Most couples, especially those whose parents opposed their wedding, eloped at night. They didn’t have to worry, for the Aberdeen marriage machine worked around the clock. The Gretna Green was so busy at night, in fact, that Beasley’s dock supervisor earned additional income by renting skiffs to desperate people who couldn’t fit into the boat. Townspeople helped by assisting with the marriages, sewing wedding clothes, furnishing special wedding items, and rowing boats across the river. The town’s boys held the reins of wedding party horses. The local printer called his newspaper the Gretna Green and promoted the squire’s cause at every opportunity.

Steamboat elopements brought Aberdeen many of its large, fancy weddings. Every few days large coaches rolled into town, pulled by teams of expensive horses. The people of Aberdeen left their workstations and homes to watch the bride and her bridesmaids. For those customers, Beasley reserved much respect, offering the bride his arm and walking her to the doorway of his home. But they paid for the honor—$150 for an elaborate wedding. Sometimes, groups of ten couples married at the same time.

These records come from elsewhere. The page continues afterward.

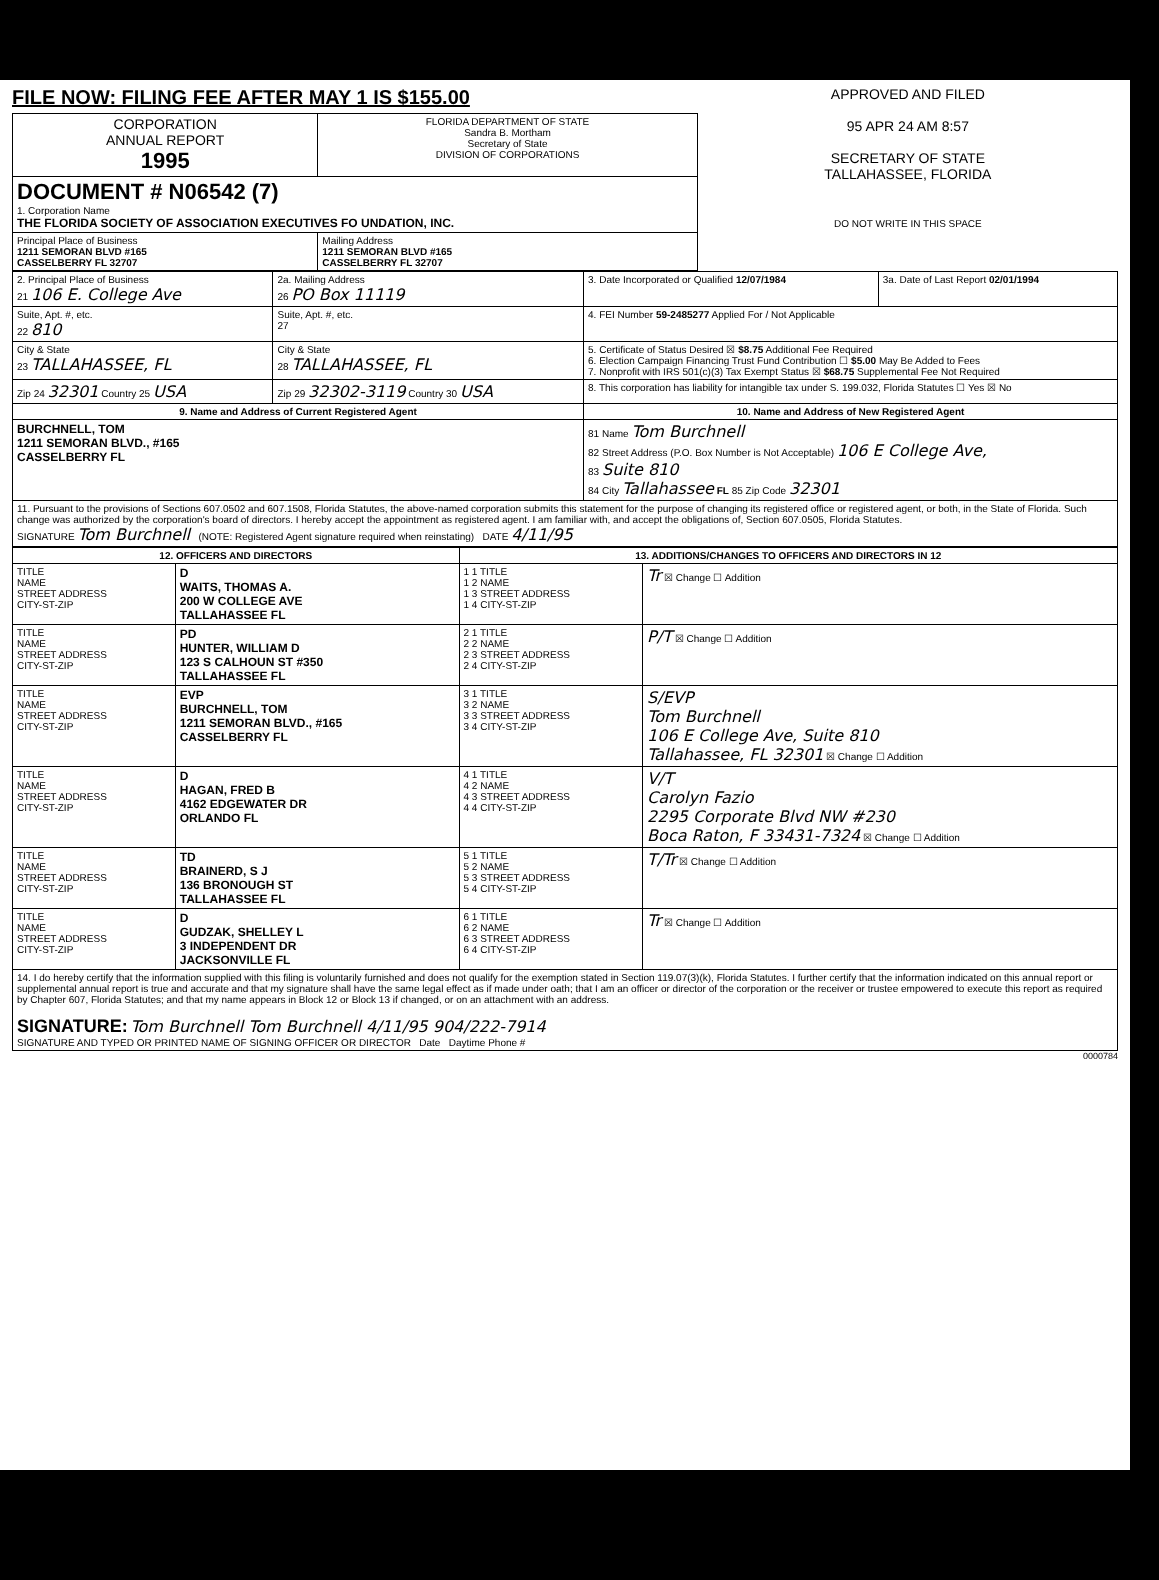FILE NOW: FILING FEE AFTER MAY 1 IS $155.00
| CORPORATION ANNUAL REPORT 1995 | FLORIDA DEPARTMENT OF STATE Sandra B. Mortham Secretary of State DIVISION OF CORPORATIONS |
| DOCUMENT # N06542 (7) 1. Corporation Name THE FLORIDA SOCIETY OF ASSOCIATION EXECUTIVES FO UNDATION, INC. | |
| Principal Place of Business 1211 SEMORAN BLVD #165 CASSELBERRY FL 32707 | Mailing Address 1211 SEMORAN BLVD #165 CASSELBERRY FL 32707 |
APPROVED AND FILED
95 APR 24 AM 8:57
SECRETARY OF STATE
TALLAHASSEE, FLORIDA
DO NOT WRITE IN THIS SPACE
| 2. Principal Place of Business 21 106 E. College Ave | 2a. Mailing Address 26 PO Box 11119 | 3. Date Incorporated or Qualified 12/07/1984 | 3a. Date of Last Report 02/01/1994 |
| Suite, Apt. #, etc. 22 810 | Suite, Apt. #, etc. 27 | 4. FEI Number 59-2485277 Applied For / Not Applicable | |
| City & State 23 TALLAHASSEE, FL | City & State 28 TALLAHASSEE, FL | 5. Certificate of Status Desired ☒ $8.75 Additional Fee Required 6. Election Campaign Financing Trust Fund Contribution ☐ $5.00 May Be Added to Fees 7. Nonprofit with IRS 501(c)(3) Tax Exempt Status ☒ $68.75 Supplemental Fee Not Required | |
| Zip 24 32301 Country 25 USA | Zip 29 32302-3119 Country 30 USA | 8. This corporation has liability for intangible tax under S. 199.032, Florida Statutes ☐ Yes ☒ No | |
| 9. Name and Address of Current Registered Agent | | 10. Name and Address of New Registered Agent | |
| BURCHNELL, TOM 1211 SEMORAN BLVD., #165 CASSELBERRY FL | | 81 Name Tom Burchnell 82 Street Address (P.O. Box Number is Not Acceptable) 106 E College Ave, 83 Suite 810 84 City Tallahassee FL 85 Zip Code 32301 | |
| 11. Pursuant to the provisions of Sections 607.0502 and 607.1508, Florida Statutes, the above-named corporation submits this statement for the purpose of changing its registered office or registered agent, or both, in the State of Florida. Such change was authorized by the corporation's board of directors. I hereby accept the appointment as registered agent. I am familiar with, and accept the obligations of, Section 607.0505, Florida Statutes. SIGNATURE Tom Burchnell (NOTE: Registered Agent signature required when reinstating) DATE 4/11/95 | | | |
| 12. OFFICERS AND DIRECTORS | | 13. ADDITIONS/CHANGES TO OFFICERS AND DIRECTORS IN 12 | |
| --- | --- | --- | --- |
| TITLE NAME STREET ADDRESS CITY-ST-ZIP | D WAITS, THOMAS A. 200 W COLLEGE AVE TALLAHASSEE FL | 1 1 TITLE 1 2 NAME 1 3 STREET ADDRESS 1 4 CITY-ST-ZIP | Tr ☒ Change ☐ Addition |
| TITLE NAME STREET ADDRESS CITY-ST-ZIP | PD HUNTER, WILLIAM D 123 S CALHOUN ST #350 TALLAHASSEE FL | 2 1 TITLE 2 2 NAME 2 3 STREET ADDRESS 2 4 CITY-ST-ZIP | P/T ☒ Change ☐ Addition |
| TITLE NAME STREET ADDRESS CITY-ST-ZIP | EVP BURCHNELL, TOM 1211 SEMORAN BLVD., #165 CASSELBERRY FL | 3 1 TITLE 3 2 NAME 3 3 STREET ADDRESS 3 4 CITY-ST-ZIP | S/EVP Tom Burchnell 106 E College Ave, Suite 810 Tallahassee, FL 32301 ☒ Change ☐ Addition |
| TITLE NAME STREET ADDRESS CITY-ST-ZIP | D HAGAN, FRED B 4162 EDGEWATER DR ORLANDO FL | 4 1 TITLE 4 2 NAME 4 3 STREET ADDRESS 4 4 CITY-ST-ZIP | V/T Carolyn Fazio 2295 Corporate Blvd NW #230 Boca Raton, F 33431-7324 ☒ Change ☐ Addition |
| TITLE NAME STREET ADDRESS CITY-ST-ZIP | TD BRAINERD, S J 136 BRONOUGH ST TALLAHASSEE FL | 5 1 TITLE 5 2 NAME 5 3 STREET ADDRESS 5 4 CITY-ST-ZIP | T/Tr ☒ Change ☐ Addition |
| TITLE NAME STREET ADDRESS CITY-ST-ZIP | D GUDZAK, SHELLEY L 3 INDEPENDENT DR JACKSONVILLE FL | 6 1 TITLE 6 2 NAME 6 3 STREET ADDRESS 6 4 CITY-ST-ZIP | Tr ☒ Change ☐ Addition |
| 14. I do hereby certify that the information supplied with this filing is voluntarily furnished and does not qualify for the exemption stated in Section 119.07(3)(k), Florida Statutes. I further certify that the information indicated on this annual report or supplemental annual report is true and accurate and that my signature shall have the same legal effect as if made under oath; that I am an officer or director of the corporation or the receiver or trustee empowered to execute this report as required by Chapter 607, Florida Statutes; and that my name appears in Block 12 or Block 13 if changed, or on an attachment with an address. SIGNATURE: Tom Burchnell Tom Burchnell 4/11/95 904/222-7914 SIGNATURE AND TYPED OR PRINTED NAME OF SIGNING OFFICER OR DIRECTOR Date Daytime Phone # | | | |
0000784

Unfortunately for Beasley’s neighbors, all was not quiet on the marriage front. They complained when grooms on horseback fired pistols to waken the squire at night. One time, a young Kentucky man and his future bride rode for days to get to Aberdeen. “There had been a feud between the families for generations,” Richardson wrote, “and the father of the bride vowed that he would kill the lover rather than permit him to marry his daughter. The pursuers were so near that the noise of their horses’ hooves could be heard distinctly when the Squire poked his head out of his window in answer to a volley of shots.… The Squire was then in his seventy-eighth year and was too stiff in the joints to dress himself quickly, so he appeared before the excited couple wrapped in a long quilt and shod only in his socks. The Squire mumbled over a hasty marriage ritual at the conclusion of which the new husband flung him a well-stuffed wallet and dashed away toward the hills … just as their pursuers came up the street to find they had been foiled.”

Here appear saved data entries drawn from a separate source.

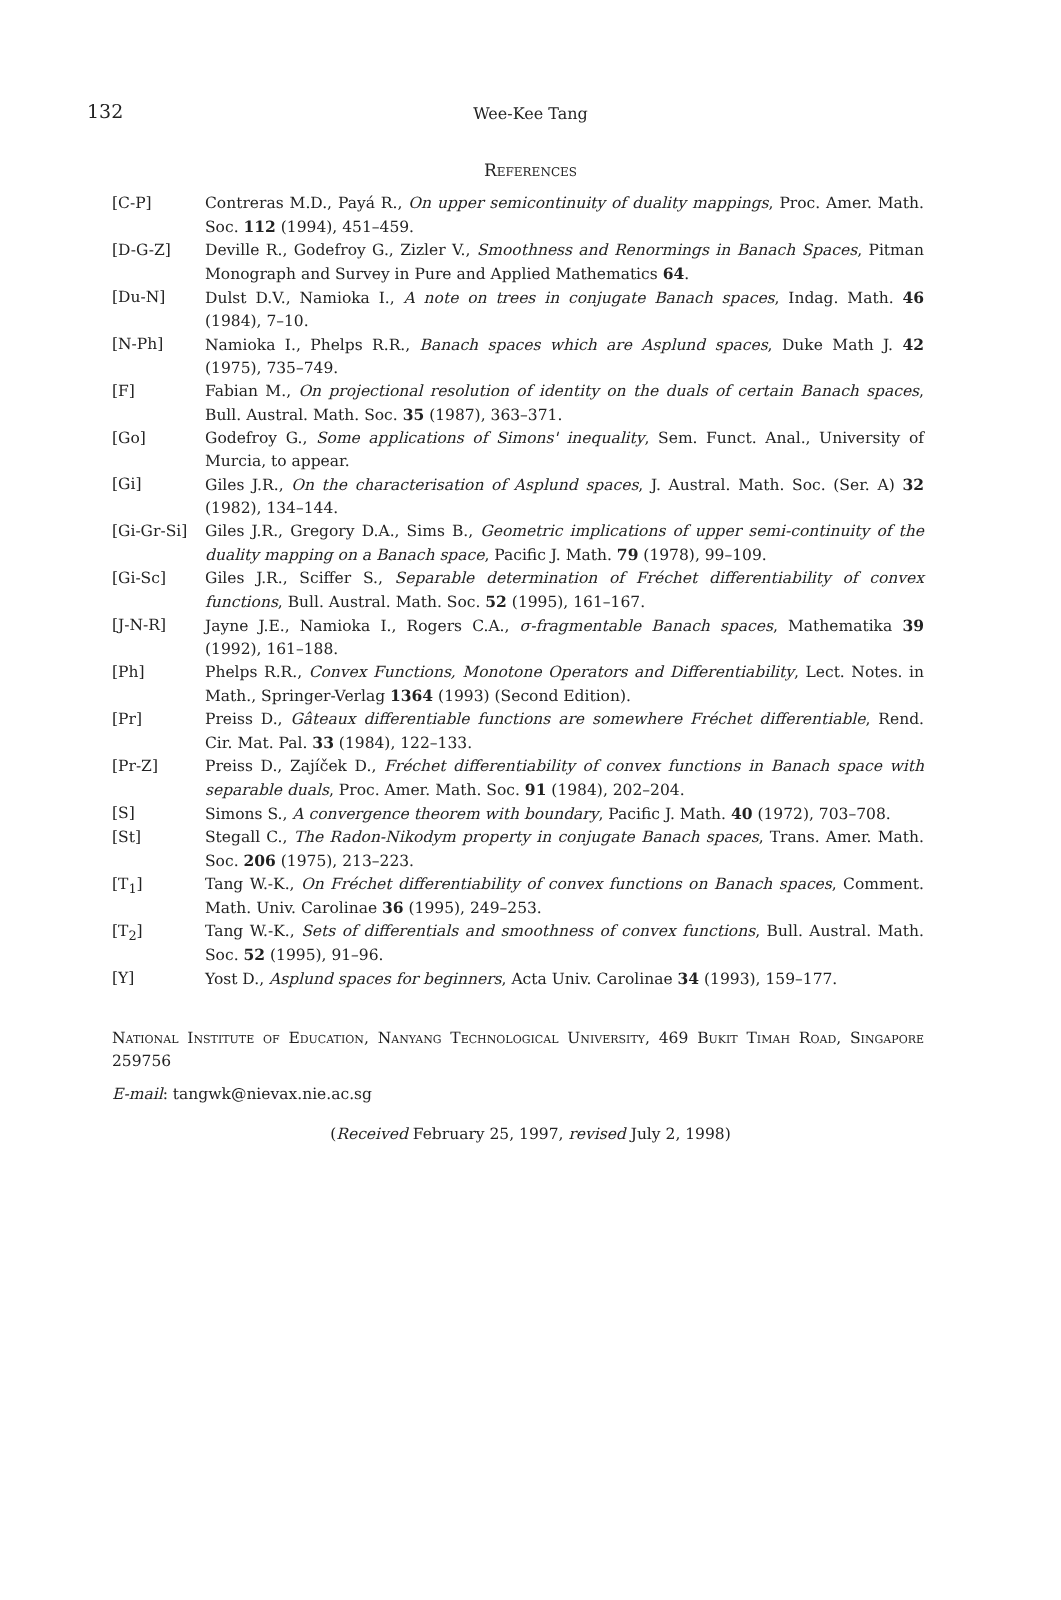132
Wee-Kee Tang
References
[C-P] Contreras M.D., Payá R., On upper semicontinuity of duality mappings, Proc. Amer. Math. Soc. 112 (1994), 451–459.
[D-G-Z] Deville R., Godefroy G., Zizler V., Smoothness and Renormings in Banach Spaces, Pitman Monograph and Survey in Pure and Applied Mathematics 64.
[Du-N] Dulst D.V., Namioka I., A note on trees in conjugate Banach spaces, Indag. Math. 46 (1984), 7–10.
[N-Ph] Namioka I., Phelps R.R., Banach spaces which are Asplund spaces, Duke Math J. 42 (1975), 735–749.
[F] Fabian M., On projectional resolution of identity on the duals of certain Banach spaces, Bull. Austral. Math. Soc. 35 (1987), 363–371.
[Go] Godefroy G., Some applications of Simons' inequality, Sem. Funct. Anal., University of Murcia, to appear.
[Gi] Giles J.R., On the characterisation of Asplund spaces, J. Austral. Math. Soc. (Ser. A) 32 (1982), 134–144.
[Gi-Gr-Si] Giles J.R., Gregory D.A., Sims B., Geometric implications of upper semi-continuity of the duality mapping on a Banach space, Pacific J. Math. 79 (1978), 99–109.
[Gi-Sc] Giles J.R., Sciffer S., Separable determination of Fréchet differentiability of convex functions, Bull. Austral. Math. Soc. 52 (1995), 161–167.
[J-N-R] Jayne J.E., Namioka I., Rogers C.A., σ-fragmentable Banach spaces, Mathematika 39 (1992), 161–188.
[Ph] Phelps R.R., Convex Functions, Monotone Operators and Differentiability, Lect. Notes. in Math., Springer-Verlag 1364 (1993) (Second Edition).
[Pr] Preiss D., Gâteaux differentiable functions are somewhere Fréchet differentiable, Rend. Cir. Mat. Pal. 33 (1984), 122–133.
[Pr-Z] Preiss D., Zajíček D., Fréchet differentiability of convex functions in Banach space with separable duals, Proc. Amer. Math. Soc. 91 (1984), 202–204.
[S] Simons S., A convergence theorem with boundary, Pacific J. Math. 40 (1972), 703–708.
[St] Stegall C., The Radon-Nikodym property in conjugate Banach spaces, Trans. Amer. Math. Soc. 206 (1975), 213–223.
[T<sub>1</sub>] Tang W.-K., On Fréchet differentiability of convex functions on Banach spaces, Comment. Math. Univ. Carolinae 36 (1995), 249–253.
[T<sub>2</sub>] Tang W.-K., Sets of differentials and smoothness of convex functions, Bull. Austral. Math. Soc. 52 (1995), 91–96.
[Y] Yost D., Asplund spaces for beginners, Acta Univ. Carolinae 34 (1993), 159–177.
National Institute of Education, Nanyang Technological University, 469 Bukit Timah Road, Singapore 259756
E-mail: tangwk@nievax.nie.ac.sg
(Received February 25, 1997, revised July 2, 1998)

Another time, a young man paid somebody ten dollars to row him and his girl across the Ohio to Aberdeen. Her father, who was close behind, hired another skiff for twenty dollars. In the middle of the Ohio, the young man stood up in the boat, waved his hat in the air in jubilation, and promptly fell overboard. The father plucked his daughter from her boat.

Such events continued until Beasley’s death. His body was barely cold when several greedy men, assuming that tradition would continue, started marrying couples in Aberdeen. But the state decided to enforce its marriage-certificate rules, and the Brown County sheriff chased away the offenders.

Jesse Ellis, Beasley’s deputy, became the next justice of the peace, but he didn’t try to continue the marriage racket. He had kept the previous squire’s files, Molly Kendall said, but nobody knew what they contained. In 1992, fired destroyed them and the home of an Ellis descendant. Dorothy Richardson wrote that she reviewed the surviving files briefly in 1897 and concluded they were a potential hotbed of campaign scandals. Apparently Shelton and Beasley kept enough names—Richardson counted five current and thirty-four former congressmen, even former senators and a retired foreign minister, among the grooms, not to mention the squires’ exorbitant fees charged for over seventy years.

No wonder Squire Massie Beasley died with a smile on his face.